(Records begins)

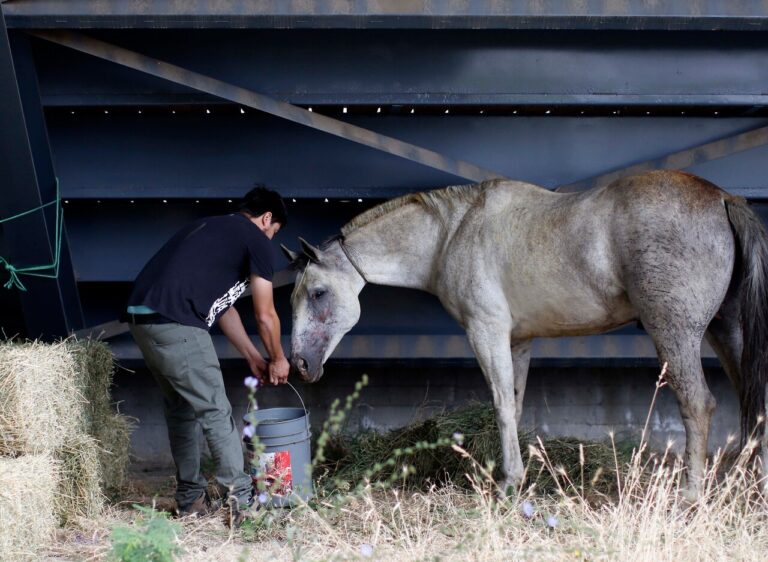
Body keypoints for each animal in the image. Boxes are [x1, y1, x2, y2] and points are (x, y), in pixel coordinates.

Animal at [281, 170, 768, 496]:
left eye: (319, 293)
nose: (300, 364)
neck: (450, 234)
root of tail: (722, 198)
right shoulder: (517, 341)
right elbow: (514, 406)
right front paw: (513, 477)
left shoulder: (487, 332)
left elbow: (500, 405)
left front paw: (508, 484)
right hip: (726, 332)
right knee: (751, 400)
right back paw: (746, 483)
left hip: (675, 334)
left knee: (698, 404)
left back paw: (691, 494)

(Records ends)

§ **What is expected**
All lines of the entries above where "left" turns up should be reported.

§ **Expected answer**
left eye: (319, 293)
left shoulder: (487, 332)
left elbow: (500, 405)
left front paw: (508, 484)
left hip: (675, 334)
left knee: (698, 404)
left back paw: (691, 494)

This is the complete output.